Developing the ability to read agar plates is a skill that improves dramatically with practice. After each pour and inoculation, check plates daily and observe: the growth rate of mycelium (mark the colony edge with a dot on the bottom of the plate each day to track speed), the growth pattern (rhizomorphic, tomentose, or sectoring — where different areas of the colony grow at different rates), any colour changes in the agar around the colony (yellow halos often indicate metabolite production in response to nearby bacteria), the appearance of any new colonies separate from your inoculation point (these are contaminants), and the texture and colour of any non-mycelium growth.
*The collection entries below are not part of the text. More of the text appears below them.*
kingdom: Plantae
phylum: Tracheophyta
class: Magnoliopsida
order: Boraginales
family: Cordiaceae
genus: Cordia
Photograph your plates daily for comparison — subtle changes between days become obvious when viewed side by side.
Many beginners postpone agar work because it seems advanced or complicated, but in reality it is simpler than grain preparation and dramatically improves success rates. The basic equipment is inexpensive: pre-mixed agar media (available from mushroom supply companies), petri dishes (plastic or reusable glass), a still air box (which you should already have), a scalpel or sharp knife, a lighter or alcohol lamp, and parafilm or micropore tape for sealing plates. Total startup cost is typically under 50 dollars. The technique itself is straightforward: pour sterilized agar into plates, let solidify, inoculate in SAB, seal, and observe. If you are currently losing more than one in ten grain jars to contamination, agar work will pay for itself within your first batch by verifying your inoculant is clean before committing it to grain.